The trap snaps shut.

Six armed men, one door, two windows. I calculate odds, trajectories, force required.

"You don't understand," I try, backing toward the window, dropping the pretense. They won’t believe a word I say, but that’s not the point. I’m trying desperately to buy time. "They're not what you think. You're killing innocent—"

"There it is," Donovan says softly. "Confirmation."

My back hits the wall. The stranger pulls a pistol, silver gleaming in the barrel. "Show us what you really are."

Time slows, options narrowing.

Fight: six armed men—I’ll likely die, Sera left unprotected.

Run: might escape, warn the pack,find Sera.

Decision made in a heartbeat.

I drive my elbow backward, shattering the window. Glass explodes outward as I dive through the opening, hitting the ground rolling.

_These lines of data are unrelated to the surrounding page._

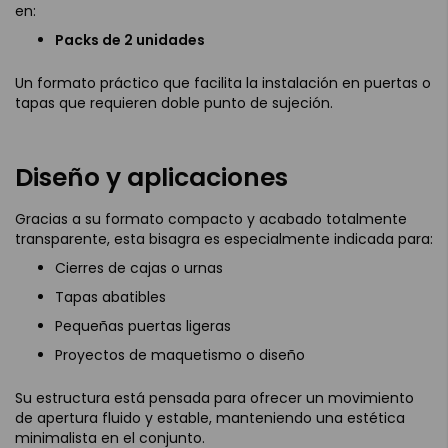
en:
Packs de 2 unidades
Un formato práctico que facilita la instalación en puertas o
tapas que requieren doble punto de sujeción.
Diseño y aplicaciones
Gracias a su formato compacto y acabado totalmente
transparente, esta bisagra es especialmente indicada para:
Cierres de cajas o urnas
Tapas abatibles
Pequeñas puertas ligeras
Proyectos de maquetismo o diseño
Su estructura está pensada para ofrecer un movimiento
de apertura fluido y estable, manteniendo una estética
minimalista en el conjunto.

Gunshots crack behind me, bullets splintering wood where I stood moments before.

I sprint for the treeline, enhanced speed my only advantage. More shots, closer. Pain blazes across my side—a graze, not a direct hit. Keep moving. Keep moving.

Get to Sera.

The forest swallows me, branches whipping my face as I tear through underbrush. Behind me, voices shout, engines roar to life. They'll follow, but I have minutes. Maybe less.

I cut east through dense woods, pushing my body beyond human limits now that concealment doesn't matter. My wolf strength surges through muscles, driving me faster despite the burning in my side.

One thought consumes me as I run: her.

The realization crashes through defenses I've maintained for weeks. She matters. Not the mission, not revenge, not even the pack. Sera, with her stubborn compassion and infuriating idealism. The woman who challenges everything I believe, yet somehow became my anchor in a world of shifting shadows.

I need to tell her tonight—I need to tell her and hold her and never let her go again. No more pretending this is temporary or unwanted. The lottery wasn't a mistake—it was the universe's darkest joke that we'd find each other through such randomness, that I'd fight it so hard only to discover she's become essential to my future.

Blood seeps through my shirt, but I don't slow. The pain is nothing compared to the fear driving me forward. Three miles disappear beneath my feet, lungs burning, heart hammering against ribs.